### Directions for this task:
Reproduce the passage of the rot FAQ that opens with "What is the" and ends after "is difference between.", keeping every word and character unchanged.

Rot FAQs

What is the difference between wet rot and dry rot?

A lot of people get confused by the differentials. The outcome is still bad either way and no wants to have it or if they do admit to it, but between Dry rot and Wet rot there is difference between.

  • Dry rot doesn’t grow to a huge amount of moisture and lack of ventilation unlike Wet rot. It is caused by the timber itself not being looked after properly, leaving it gradually to weaker from inside first then the outside of the timber,the colour of this tends to go to a yellowish mushroom colour and produce red like brown spore dust.
  • Wet rot on the other hand grows where there is moisture touching the timber, it gives a very wet appearance and would probably come from the walls as a cause of this so check regular on your walls if it feels very wet or damp. Wet rotting break the timber from the outside to the inside.

What is dry rot and how is it caused?

### Record excerpts:

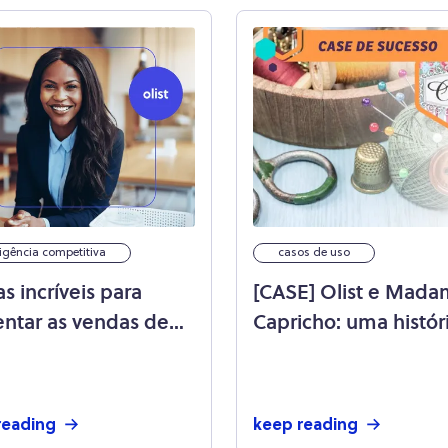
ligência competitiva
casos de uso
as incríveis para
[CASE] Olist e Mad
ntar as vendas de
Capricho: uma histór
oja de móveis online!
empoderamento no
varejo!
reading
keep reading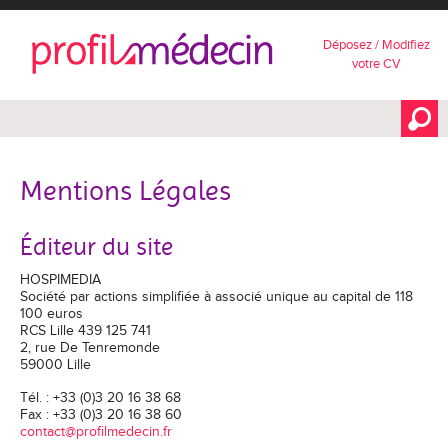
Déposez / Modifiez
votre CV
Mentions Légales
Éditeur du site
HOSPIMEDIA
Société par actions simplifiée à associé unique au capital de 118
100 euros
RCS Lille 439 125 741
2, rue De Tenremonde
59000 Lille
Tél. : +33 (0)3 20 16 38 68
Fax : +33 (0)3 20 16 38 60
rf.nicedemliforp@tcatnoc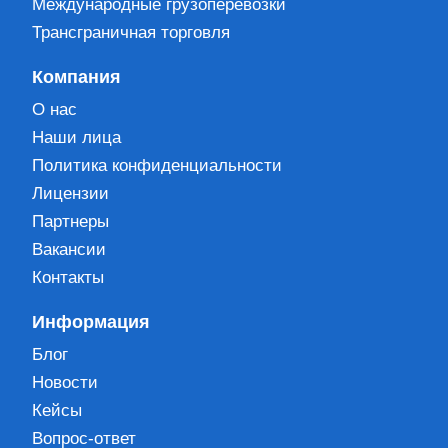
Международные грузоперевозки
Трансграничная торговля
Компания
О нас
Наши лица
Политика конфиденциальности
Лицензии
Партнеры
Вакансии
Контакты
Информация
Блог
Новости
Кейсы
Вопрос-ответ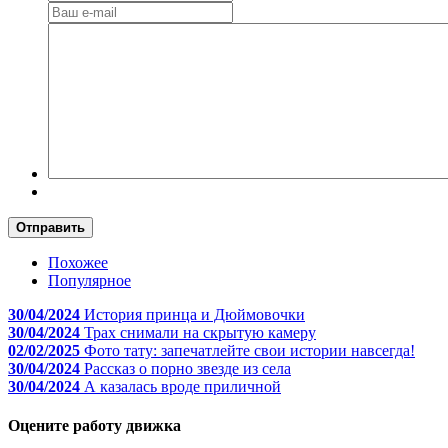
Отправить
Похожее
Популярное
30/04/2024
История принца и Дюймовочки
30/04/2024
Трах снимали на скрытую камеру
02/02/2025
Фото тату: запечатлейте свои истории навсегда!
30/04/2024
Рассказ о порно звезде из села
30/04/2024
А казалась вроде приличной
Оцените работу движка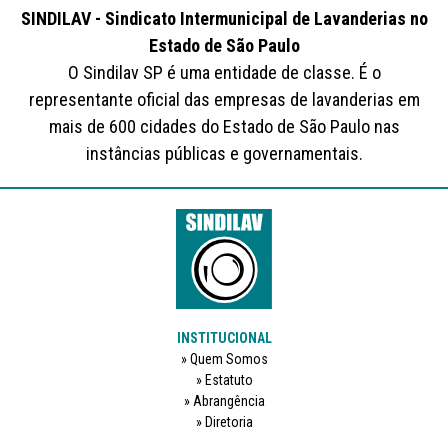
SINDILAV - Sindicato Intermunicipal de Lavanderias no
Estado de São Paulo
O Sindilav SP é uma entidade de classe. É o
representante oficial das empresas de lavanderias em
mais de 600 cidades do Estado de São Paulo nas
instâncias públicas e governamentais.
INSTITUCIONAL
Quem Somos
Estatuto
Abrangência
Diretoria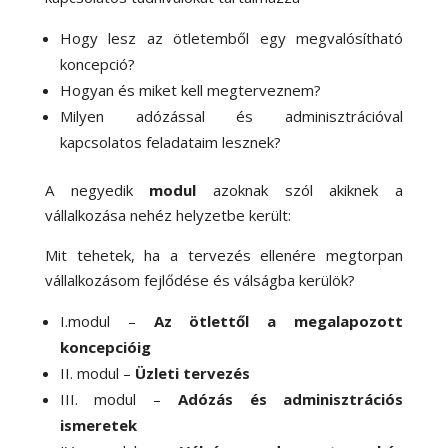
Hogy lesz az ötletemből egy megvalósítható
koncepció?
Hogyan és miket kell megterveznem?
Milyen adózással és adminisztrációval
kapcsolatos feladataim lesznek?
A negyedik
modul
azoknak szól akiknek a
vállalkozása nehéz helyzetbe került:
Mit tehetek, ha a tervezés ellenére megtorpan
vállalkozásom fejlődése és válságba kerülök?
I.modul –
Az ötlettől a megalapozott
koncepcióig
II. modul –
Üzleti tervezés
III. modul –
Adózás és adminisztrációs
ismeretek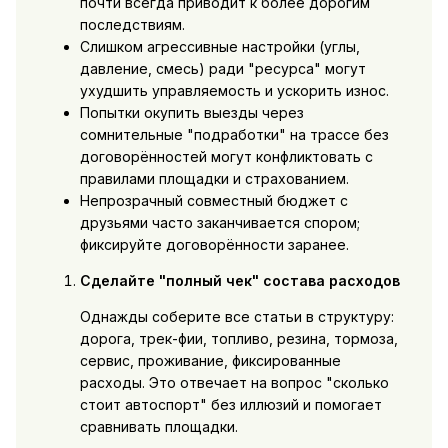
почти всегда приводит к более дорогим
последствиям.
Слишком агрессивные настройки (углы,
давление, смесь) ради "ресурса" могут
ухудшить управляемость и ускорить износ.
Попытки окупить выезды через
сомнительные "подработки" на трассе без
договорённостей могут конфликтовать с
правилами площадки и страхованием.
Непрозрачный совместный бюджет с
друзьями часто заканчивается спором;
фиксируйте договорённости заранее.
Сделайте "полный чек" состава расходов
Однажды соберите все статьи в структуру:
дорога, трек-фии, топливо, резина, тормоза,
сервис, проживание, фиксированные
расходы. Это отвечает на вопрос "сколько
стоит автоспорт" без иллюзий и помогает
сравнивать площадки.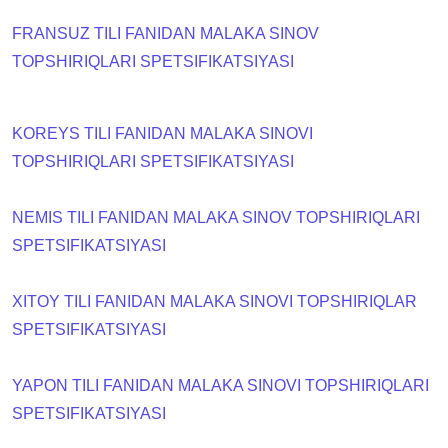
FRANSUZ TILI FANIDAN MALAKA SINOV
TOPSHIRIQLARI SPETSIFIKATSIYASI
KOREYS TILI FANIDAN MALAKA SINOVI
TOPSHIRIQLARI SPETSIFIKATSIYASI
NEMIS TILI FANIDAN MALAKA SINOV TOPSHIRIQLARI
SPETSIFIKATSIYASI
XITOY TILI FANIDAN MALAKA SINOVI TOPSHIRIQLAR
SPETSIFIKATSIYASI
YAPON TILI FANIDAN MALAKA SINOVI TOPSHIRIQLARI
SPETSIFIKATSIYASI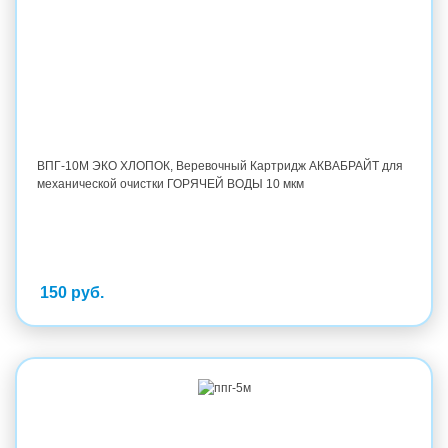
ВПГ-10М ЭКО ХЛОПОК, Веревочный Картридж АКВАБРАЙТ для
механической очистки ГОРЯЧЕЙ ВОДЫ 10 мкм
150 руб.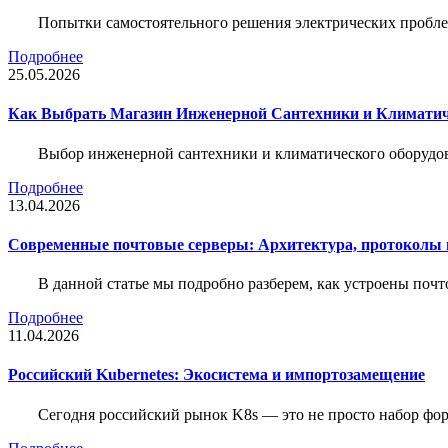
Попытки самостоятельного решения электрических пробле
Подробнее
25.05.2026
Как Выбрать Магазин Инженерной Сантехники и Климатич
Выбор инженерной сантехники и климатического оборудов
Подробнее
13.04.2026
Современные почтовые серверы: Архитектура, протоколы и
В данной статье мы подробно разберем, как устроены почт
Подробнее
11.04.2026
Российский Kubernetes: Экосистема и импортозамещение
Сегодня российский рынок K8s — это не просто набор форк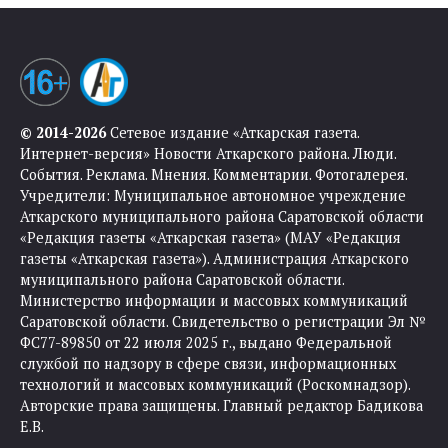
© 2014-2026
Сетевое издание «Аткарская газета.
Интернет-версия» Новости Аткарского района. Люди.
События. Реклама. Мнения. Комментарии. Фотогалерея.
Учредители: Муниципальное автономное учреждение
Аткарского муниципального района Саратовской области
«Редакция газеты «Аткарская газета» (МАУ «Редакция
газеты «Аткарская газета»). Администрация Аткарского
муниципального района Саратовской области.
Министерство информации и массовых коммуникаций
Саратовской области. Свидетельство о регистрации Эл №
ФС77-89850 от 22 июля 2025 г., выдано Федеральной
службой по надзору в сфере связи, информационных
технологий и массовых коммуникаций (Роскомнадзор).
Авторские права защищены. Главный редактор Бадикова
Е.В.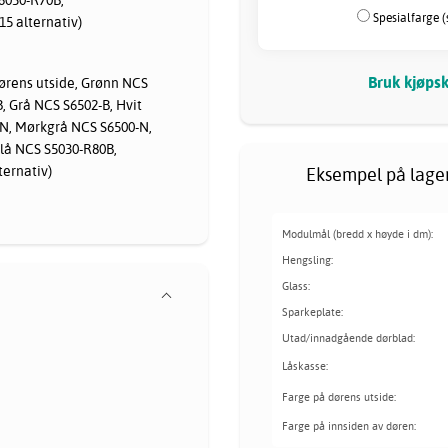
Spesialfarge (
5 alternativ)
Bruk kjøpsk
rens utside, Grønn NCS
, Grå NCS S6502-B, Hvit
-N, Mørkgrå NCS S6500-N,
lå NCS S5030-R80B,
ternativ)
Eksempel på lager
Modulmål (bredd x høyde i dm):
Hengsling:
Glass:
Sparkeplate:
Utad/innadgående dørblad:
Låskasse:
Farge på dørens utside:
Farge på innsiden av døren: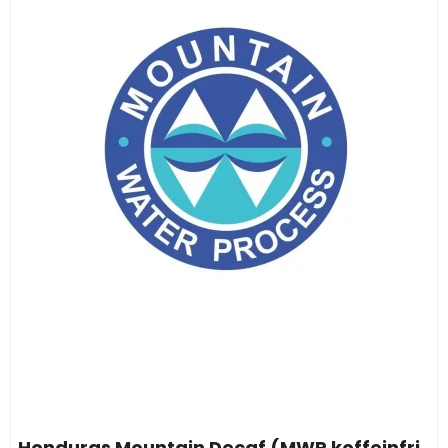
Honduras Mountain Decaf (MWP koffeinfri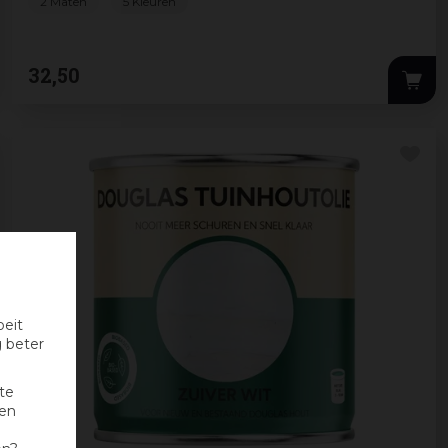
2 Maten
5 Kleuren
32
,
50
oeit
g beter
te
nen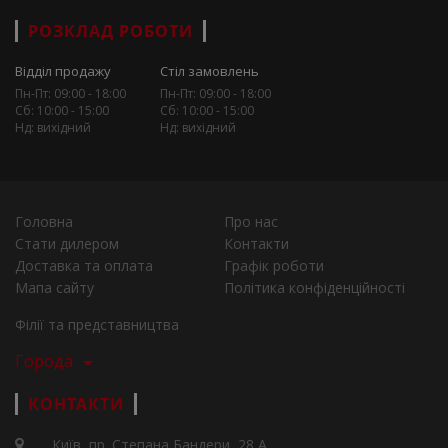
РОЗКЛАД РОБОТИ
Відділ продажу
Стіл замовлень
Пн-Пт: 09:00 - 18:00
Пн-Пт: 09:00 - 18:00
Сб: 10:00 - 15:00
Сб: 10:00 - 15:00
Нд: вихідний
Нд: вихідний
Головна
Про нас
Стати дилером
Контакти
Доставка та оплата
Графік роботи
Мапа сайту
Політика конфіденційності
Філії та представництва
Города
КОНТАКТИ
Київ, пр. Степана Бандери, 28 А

### Solution:
What is the difference between wet rot and dry rot?

A lot of people get confused by the differentials. The outcome is still bad either way and no wants to have it or if they do admit to it, but between Dry rot and Wet rot there is difference between.